Unified models can handle both multimodal understanding and generation within a single architecture, yet they typically operate in a single pass without iteratively refining their outputs. Many multimodal tasks, especially those involving complex spatial compositions, multiple interacting objects, or evolving instructions, require decomposing instructions, verifying intermediate results, and making iterative corrections. While test-time scaling (TTS) has demonstrated that allocating additional inference compute for iterative reasoning substantially improves language model performance, extending this paradigm to unified multimodal models remains an open challenge. We introduce UniT, a framework for multimodal chain-of-thought test-time scaling that enables a single unified model to reason, verify, and refine across multiple rounds. UniT combines agentic data synthesis, unified model training, and flexible test-time inference to elicit cognitive behaviors including verification, subgoal decomposition, and content memory. Our key findings are: (1) unified models trained on short reasoning trajectories generalize to longer inference chains at test time; (2) sequential chain-of-thought reasoning provides a more scalable and compute-efficient TTS strategy than parallel sampling; (3) training on generation and editing trajectories improves out-of-distribution visual reasoning. These results establish multimodal test-time scaling as an effective paradigm for advancing both generation and understanding in unified models.
Paper Structure (28 sections, 9 figures, 7 tables)
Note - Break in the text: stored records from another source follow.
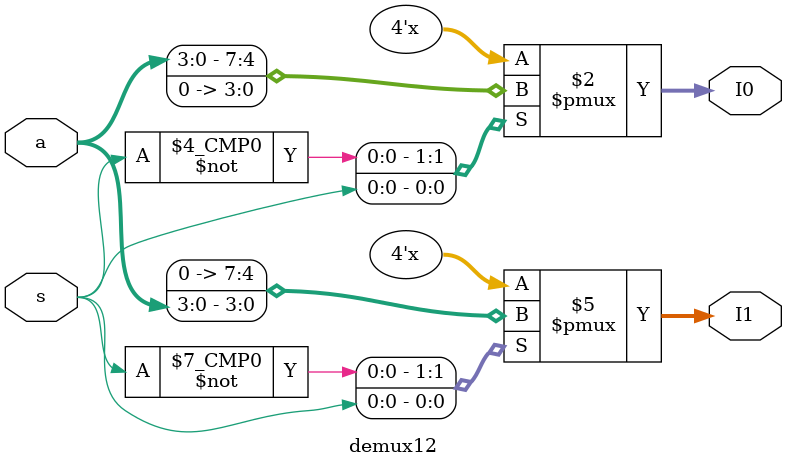
<source format=v>
module demux12 (input [3:0]a, 
		input s, 
		output reg [3:0]I1, I0);
always @(*)
begin
case (s)
1'b0 : begin 
	I1=0;
	I0=a;
	end
1'b1 : begin 
	I1=a;
	I0=0;
	end
endcase
end
endmodule
</source>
This paper contains 28 sections, 9 figures, 7 tables.

Figures (9)

  • Figure 1: Multimodal chain-of-thought enables test-time scaling through emergent cognitive behaviors. We propose the UniT framework for unified multimodal models, which induces subgoal decomposition for compositional tasks and unlocks content understanding and memory for multi-turn editing. Controlling the number of test-time images, chain-of-thought sequential scaling outperforms best-of-N parallel scaling across generation and reasoning benchmarks. User input Model output
  • Figure 2: Agentic framework for synthesizing chain-of-thought training data. Starting from a user prompt, an image generation model generates an initial image. A vision-language model then performs verification - evaluating whether the output satisfies the prompt. When unsatisfactory, the VLM engages in explicit subgoal decomposition through thinking tokens, planning concrete improvements, and rewriting editing instructions. This iterative loop continues until verification succeeds, generating multi-turn reasoning trajectories that teach unified models to refine outputs through test-time computation. The explicit reasoning traces of the three models capture how cognitive behaviors emerge from the interplay between generation, verification, and planning.
  • Figure 3: UniT enables iterative refinement for compositional instructions through multimodal chain-of-thought reasoning. UniT exhibits: (i) error verification and correction—identifying and fixing constraint violations that Bagel misses (top: correcting leash placement and dog action); (ii) subgoal decomposition with subject consistency—sequentially addressing instructions while maintaining subject identity across rounds (middle: preserving bear features through style transformation, bottom: skateboard consistency); (iii) quality preservation—maintaining visual fidelity through iterative refinement rather than degradation (top: reduced artifacts and haloing).
  • Figure 4: Qualitative examples of chain-of-thought test-time scaling. Representative trajectories showing progressive refinement across different tasks and computational budgets. Examples demonstrate how explicit chain-of-thought reasoning enables the model to iteratively improve compositional generation.
  • Figure 5: Training vs. inference round distribution demonstrates beyond-training generalization. The model is trained on trajectories averaging 3.6 refinement rounds, but effectively generalizes to longer inference chains averaging 4.7 rounds at test time. This distribution shift reveals the model's emergent ability to extend inference beyond its training distribution, a key property of effective test-time scaling.